• What to work on: Copy out the data word for word, starting with the line that contains "## 23. [I found" and going on through the line that contains "1094 Comments - Top position achieved: 2", both lines included.

• Available data:
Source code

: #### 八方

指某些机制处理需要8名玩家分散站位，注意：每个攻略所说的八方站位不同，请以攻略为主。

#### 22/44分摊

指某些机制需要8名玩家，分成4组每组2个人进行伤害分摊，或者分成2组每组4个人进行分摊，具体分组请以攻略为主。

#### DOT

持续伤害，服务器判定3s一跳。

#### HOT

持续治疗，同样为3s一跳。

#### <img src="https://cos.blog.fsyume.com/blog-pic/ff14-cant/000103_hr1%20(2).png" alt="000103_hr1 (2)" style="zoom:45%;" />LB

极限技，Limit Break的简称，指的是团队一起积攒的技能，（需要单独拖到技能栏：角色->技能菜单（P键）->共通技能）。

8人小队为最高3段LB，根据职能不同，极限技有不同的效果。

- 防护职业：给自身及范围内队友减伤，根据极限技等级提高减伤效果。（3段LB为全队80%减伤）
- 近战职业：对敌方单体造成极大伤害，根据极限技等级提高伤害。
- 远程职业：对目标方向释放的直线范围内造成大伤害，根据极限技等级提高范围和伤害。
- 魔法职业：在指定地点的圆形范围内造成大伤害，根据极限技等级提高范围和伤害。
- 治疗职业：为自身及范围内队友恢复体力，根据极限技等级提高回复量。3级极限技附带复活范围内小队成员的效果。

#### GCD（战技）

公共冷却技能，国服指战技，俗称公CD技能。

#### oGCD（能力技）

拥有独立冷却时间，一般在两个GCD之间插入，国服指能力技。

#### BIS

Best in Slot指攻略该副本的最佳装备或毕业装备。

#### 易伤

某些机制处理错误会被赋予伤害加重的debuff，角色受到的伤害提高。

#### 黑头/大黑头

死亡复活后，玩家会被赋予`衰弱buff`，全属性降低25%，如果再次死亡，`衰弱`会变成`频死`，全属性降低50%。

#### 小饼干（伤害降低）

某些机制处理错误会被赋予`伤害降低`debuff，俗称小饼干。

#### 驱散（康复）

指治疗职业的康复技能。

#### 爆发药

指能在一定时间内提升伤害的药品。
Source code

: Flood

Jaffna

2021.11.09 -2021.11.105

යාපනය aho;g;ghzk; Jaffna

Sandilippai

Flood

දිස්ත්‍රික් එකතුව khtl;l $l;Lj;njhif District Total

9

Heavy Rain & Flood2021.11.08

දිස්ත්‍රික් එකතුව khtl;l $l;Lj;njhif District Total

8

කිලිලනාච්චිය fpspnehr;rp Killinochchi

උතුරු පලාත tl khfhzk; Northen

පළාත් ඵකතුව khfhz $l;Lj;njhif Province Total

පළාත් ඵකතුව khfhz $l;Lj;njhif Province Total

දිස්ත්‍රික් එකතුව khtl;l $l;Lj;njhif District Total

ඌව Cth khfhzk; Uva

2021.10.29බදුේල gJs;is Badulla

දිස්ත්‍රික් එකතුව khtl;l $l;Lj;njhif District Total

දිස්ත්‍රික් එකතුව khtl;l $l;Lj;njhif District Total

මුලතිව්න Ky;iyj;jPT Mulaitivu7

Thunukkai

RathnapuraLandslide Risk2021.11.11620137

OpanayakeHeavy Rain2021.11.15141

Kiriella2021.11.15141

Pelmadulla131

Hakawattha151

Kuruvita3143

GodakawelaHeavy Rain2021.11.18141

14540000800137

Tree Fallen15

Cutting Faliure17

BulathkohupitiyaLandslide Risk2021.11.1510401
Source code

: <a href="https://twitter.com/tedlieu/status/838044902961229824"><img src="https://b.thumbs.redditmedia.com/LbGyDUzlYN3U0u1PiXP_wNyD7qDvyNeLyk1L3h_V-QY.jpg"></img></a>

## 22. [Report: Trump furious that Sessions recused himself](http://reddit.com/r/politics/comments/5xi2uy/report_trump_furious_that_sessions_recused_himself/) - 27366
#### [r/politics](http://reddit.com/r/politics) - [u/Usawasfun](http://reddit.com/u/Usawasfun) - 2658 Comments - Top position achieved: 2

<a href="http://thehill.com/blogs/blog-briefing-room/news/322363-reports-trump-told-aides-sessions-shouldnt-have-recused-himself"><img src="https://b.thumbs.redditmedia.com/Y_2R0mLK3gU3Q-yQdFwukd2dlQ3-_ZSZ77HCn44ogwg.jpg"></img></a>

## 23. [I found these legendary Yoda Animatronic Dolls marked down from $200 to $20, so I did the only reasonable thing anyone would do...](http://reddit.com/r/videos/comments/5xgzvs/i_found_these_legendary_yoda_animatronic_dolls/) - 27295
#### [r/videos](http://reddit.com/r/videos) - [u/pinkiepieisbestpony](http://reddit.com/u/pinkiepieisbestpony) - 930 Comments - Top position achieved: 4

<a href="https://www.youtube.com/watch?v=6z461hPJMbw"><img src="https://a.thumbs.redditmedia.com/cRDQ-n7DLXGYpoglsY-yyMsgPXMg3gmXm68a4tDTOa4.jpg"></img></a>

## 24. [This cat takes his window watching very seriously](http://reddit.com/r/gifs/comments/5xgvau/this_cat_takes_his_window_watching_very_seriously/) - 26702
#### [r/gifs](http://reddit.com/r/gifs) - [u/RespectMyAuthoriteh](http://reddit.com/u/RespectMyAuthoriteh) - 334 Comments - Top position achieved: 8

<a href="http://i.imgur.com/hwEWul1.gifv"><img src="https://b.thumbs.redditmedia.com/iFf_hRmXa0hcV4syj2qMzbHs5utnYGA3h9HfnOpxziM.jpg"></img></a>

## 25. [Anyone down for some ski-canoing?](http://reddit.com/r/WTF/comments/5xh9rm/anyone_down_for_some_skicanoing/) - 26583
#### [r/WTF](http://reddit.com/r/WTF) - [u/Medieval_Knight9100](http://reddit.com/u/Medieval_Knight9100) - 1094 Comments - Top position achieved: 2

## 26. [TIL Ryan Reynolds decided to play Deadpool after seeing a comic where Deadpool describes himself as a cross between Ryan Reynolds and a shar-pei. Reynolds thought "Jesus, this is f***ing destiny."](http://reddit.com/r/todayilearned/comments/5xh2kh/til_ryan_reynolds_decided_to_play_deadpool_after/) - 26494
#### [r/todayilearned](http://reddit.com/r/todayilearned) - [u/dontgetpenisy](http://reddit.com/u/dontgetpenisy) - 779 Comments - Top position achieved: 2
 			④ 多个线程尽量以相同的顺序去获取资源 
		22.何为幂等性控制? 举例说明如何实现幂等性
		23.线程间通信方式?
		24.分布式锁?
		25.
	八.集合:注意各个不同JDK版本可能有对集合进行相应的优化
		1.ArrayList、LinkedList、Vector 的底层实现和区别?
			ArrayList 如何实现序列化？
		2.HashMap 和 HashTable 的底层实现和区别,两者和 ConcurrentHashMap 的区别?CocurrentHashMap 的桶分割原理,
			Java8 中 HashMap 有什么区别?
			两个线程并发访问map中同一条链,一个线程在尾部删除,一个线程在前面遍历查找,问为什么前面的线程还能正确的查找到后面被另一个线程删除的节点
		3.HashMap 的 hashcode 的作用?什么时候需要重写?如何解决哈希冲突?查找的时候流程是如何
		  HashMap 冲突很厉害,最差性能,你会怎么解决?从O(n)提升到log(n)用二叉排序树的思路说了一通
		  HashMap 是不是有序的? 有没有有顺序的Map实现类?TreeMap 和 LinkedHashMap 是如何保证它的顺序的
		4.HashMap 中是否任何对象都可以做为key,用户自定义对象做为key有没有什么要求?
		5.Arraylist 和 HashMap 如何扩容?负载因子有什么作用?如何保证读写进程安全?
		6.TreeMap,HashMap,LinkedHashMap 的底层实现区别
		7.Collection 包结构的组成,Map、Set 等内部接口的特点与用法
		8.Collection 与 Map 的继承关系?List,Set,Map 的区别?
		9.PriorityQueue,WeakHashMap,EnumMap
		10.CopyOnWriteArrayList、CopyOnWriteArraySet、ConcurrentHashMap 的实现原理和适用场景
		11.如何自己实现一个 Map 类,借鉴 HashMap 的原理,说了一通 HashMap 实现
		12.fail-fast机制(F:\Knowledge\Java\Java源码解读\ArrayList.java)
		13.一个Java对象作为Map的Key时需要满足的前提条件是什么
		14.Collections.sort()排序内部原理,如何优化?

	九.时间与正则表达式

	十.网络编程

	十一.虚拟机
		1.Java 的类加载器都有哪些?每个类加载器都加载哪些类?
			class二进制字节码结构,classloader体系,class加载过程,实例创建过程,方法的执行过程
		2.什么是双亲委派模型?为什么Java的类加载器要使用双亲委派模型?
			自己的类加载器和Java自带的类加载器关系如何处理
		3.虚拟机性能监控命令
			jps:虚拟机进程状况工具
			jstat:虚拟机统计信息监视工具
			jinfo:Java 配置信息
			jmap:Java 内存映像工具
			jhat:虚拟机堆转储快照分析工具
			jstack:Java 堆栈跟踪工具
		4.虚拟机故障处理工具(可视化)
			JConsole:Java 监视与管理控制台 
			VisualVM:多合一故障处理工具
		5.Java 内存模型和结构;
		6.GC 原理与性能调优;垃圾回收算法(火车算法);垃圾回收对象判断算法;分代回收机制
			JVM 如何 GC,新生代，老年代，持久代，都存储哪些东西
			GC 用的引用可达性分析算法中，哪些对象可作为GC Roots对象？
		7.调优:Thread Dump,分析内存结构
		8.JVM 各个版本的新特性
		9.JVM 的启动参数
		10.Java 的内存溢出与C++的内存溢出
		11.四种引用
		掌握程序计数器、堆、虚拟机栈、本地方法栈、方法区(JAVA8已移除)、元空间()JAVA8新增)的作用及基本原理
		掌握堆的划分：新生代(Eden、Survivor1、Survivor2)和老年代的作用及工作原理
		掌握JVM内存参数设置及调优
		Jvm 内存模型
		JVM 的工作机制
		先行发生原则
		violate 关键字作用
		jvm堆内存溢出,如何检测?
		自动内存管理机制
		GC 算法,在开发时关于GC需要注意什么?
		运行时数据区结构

• Answer to this exercise:
## 23. [I found these legendary Yoda Animatronic Dolls marked down from $200 to $20, so I did the only reasonable thing anyone would do...](http://reddit.com/r/videos/comments/5xgzvs/i_found_these_legendary_yoda_animatronic_dolls/) - 27295
#### [r/videos](http://reddit.com/r/videos) - [u/pinkiepieisbestpony](http://reddit.com/u/pinkiepieisbestpony) - 930 Comments - Top position achieved: 4

<a href="https://www.youtube.com/watch?v=6z461hPJMbw"><img src="https://a.thumbs.redditmedia.com/cRDQ-n7DLXGYpoglsY-yyMsgPXMg3gmXm68a4tDTOa4.jpg"></img></a>

## 24. [This cat takes his window watching very seriously](http://reddit.com/r/gifs/comments/5xgvau/this_cat_takes_his_window_watching_very_seriously/) - 26702
#### [r/gifs](http://reddit.com/r/gifs) - [u/RespectMyAuthoriteh](http://reddit.com/u/RespectMyAuthoriteh) - 334 Comments - Top position achieved: 8

<a href="http://i.imgur.com/hwEWul1.gifv"><img src="https://b.thumbs.redditmedia.com/iFf_hRmXa0hcV4syj2qMzbHs5utnYGA3h9HfnOpxziM.jpg"></img></a>

## 25. [Anyone down for some ski-canoing?](http://reddit.com/r/WTF/comments/5xh9rm/anyone_down_for_some_skicanoing/) - 26583
#### [r/WTF](http://reddit.com/r/WTF) - [u/Medieval_Knight9100](http://reddit.com/u/Medieval_Knight9100) - 1094 Comments - Top position achieved: 2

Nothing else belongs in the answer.